Much of what has been said here thus far applies in some way to those in the apostolate of Catholic media as well.

Pay close attention indeed, my friends, and we will see very clearly in the various reactions to Amoris Laetitia who has care, not so much for the Lord who is Truth and His little ones, but primarily for himself. We will discover who is more interested in furthering his own franchise than building the Kingdom of Christ. We will see who finds it expedient to tiptoe around the truth rather than risk persecution by condemning the egregious errors put forth by Pope Francis.

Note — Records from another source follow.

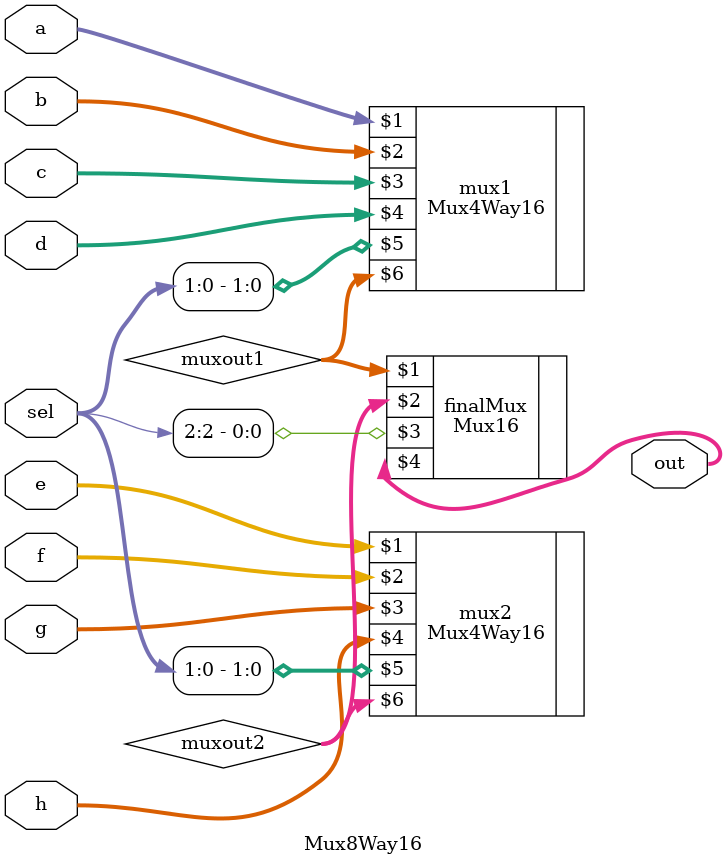
<source format=v>
`include "Mux4Way16.v"
module Mux8Way16(
    input [15:0] a,
    input [15:0] b,
    input [15:0] c,
    input [15:0] d,
    input [15:0] e,
    input [15:0] f,
    input [15:0] g,
    input [15:0] h,
    input [2:0] sel,
    output [15:0] out
);
    wire [15:0] muxout1;
    wire [15:0] muxout2;
    Mux4Way16 mux1 (a, b, c, d, sel[1:0], muxout1);
    Mux4Way16 mux2 (e, f, g, h, sel[1:0], muxout2);
    Mux16 finalMux(muxout1, muxout2, sel[2], out);
endmodule
</source>
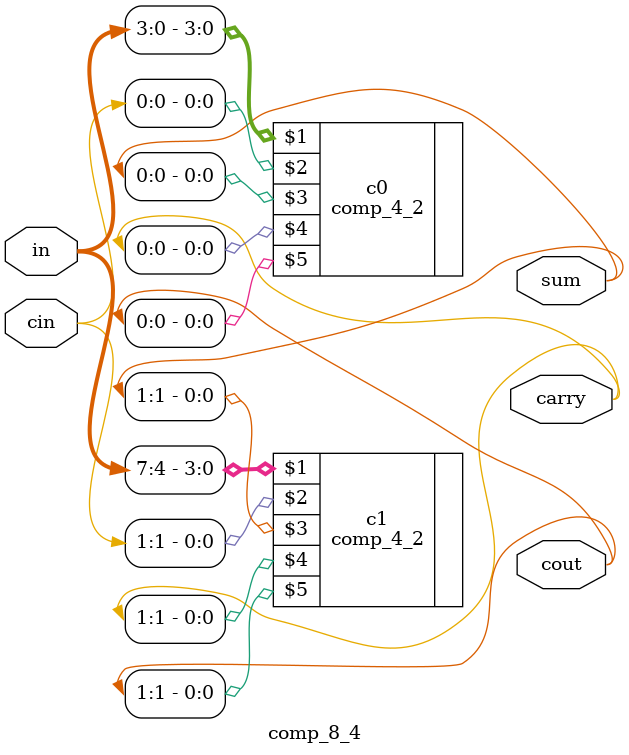
<source format=v>
module comp_8_4(
    input [7:0] in,
    input [1:0] cin,
    output [1:0] sum,
    output [1:0] carry,
    output [1:0] cout
);
    
    comp_4_2 c0(in[3:0], cin[0], sum[0], carry[0], cout[0]);
    comp_4_2 c1(in[7:4], cin[1], sum[1], carry[1], cout[1]);

endmodule
</source>
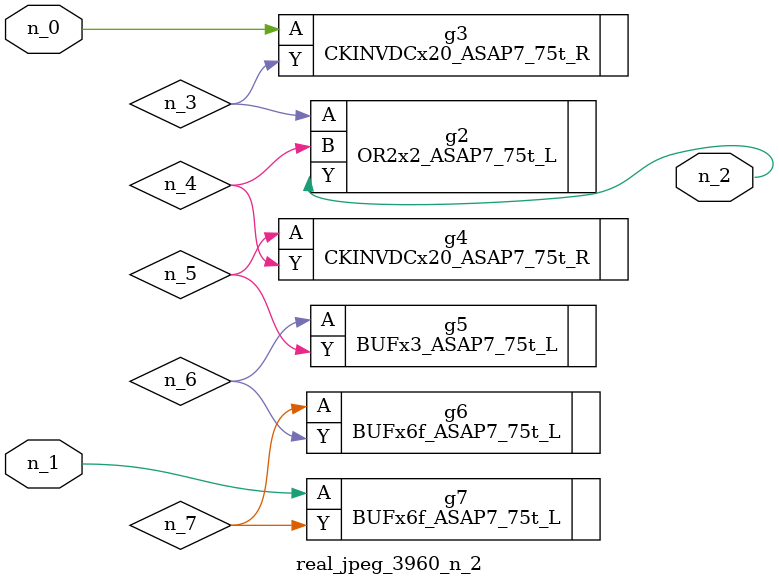
<source format=v>
module real_jpeg_3960_n_2 (n_1, n_0, n_2);

input n_1;
input n_0;

output n_2;

wire n_5;
wire n_4;
wire n_6;
wire n_7;
wire n_3;

CKINVDCx20_ASAP7_75t_R g3 ( 
.A(n_0),
.Y(n_3)
);

BUFx6f_ASAP7_75t_L g7 ( 
.A(n_1),
.Y(n_7)
);

OR2x2_ASAP7_75t_L g2 ( 
.A(n_3),
.B(n_4),
.Y(n_2)
);

CKINVDCx20_ASAP7_75t_R g4 ( 
.A(n_5),
.Y(n_4)
);

BUFx3_ASAP7_75t_L g5 ( 
.A(n_6),
.Y(n_5)
);

BUFx6f_ASAP7_75t_L g6 ( 
.A(n_7),
.Y(n_6)
);


endmodule
</source>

Armed with this knowledge, the question then becomes what we should do about it.

As it concerns our priests and bishops, we should be willing to risk our own comfort and favor by calling them to account, respectfully but plainly.

It must also be said that we can, and we should, lend no material support to those parishes and dioceses that are pleased to allow the wolf to roam freely among the sheep.

Oh, but my parish and diocese also does a lot of good!

Don’t kid yourself. Would any responsible Catholic offer financial aid or otherwise support a clinic that gives free flu shots to the poor, but also happens to perform abortions?

All in all, Amoris Laetitia is a gravely evil document that gives us a great deal to lament and to suffer.

At the same time, however, it will help us distinguish the shepherd from the hireling, the sheep from the goats, and for this we can be thankful.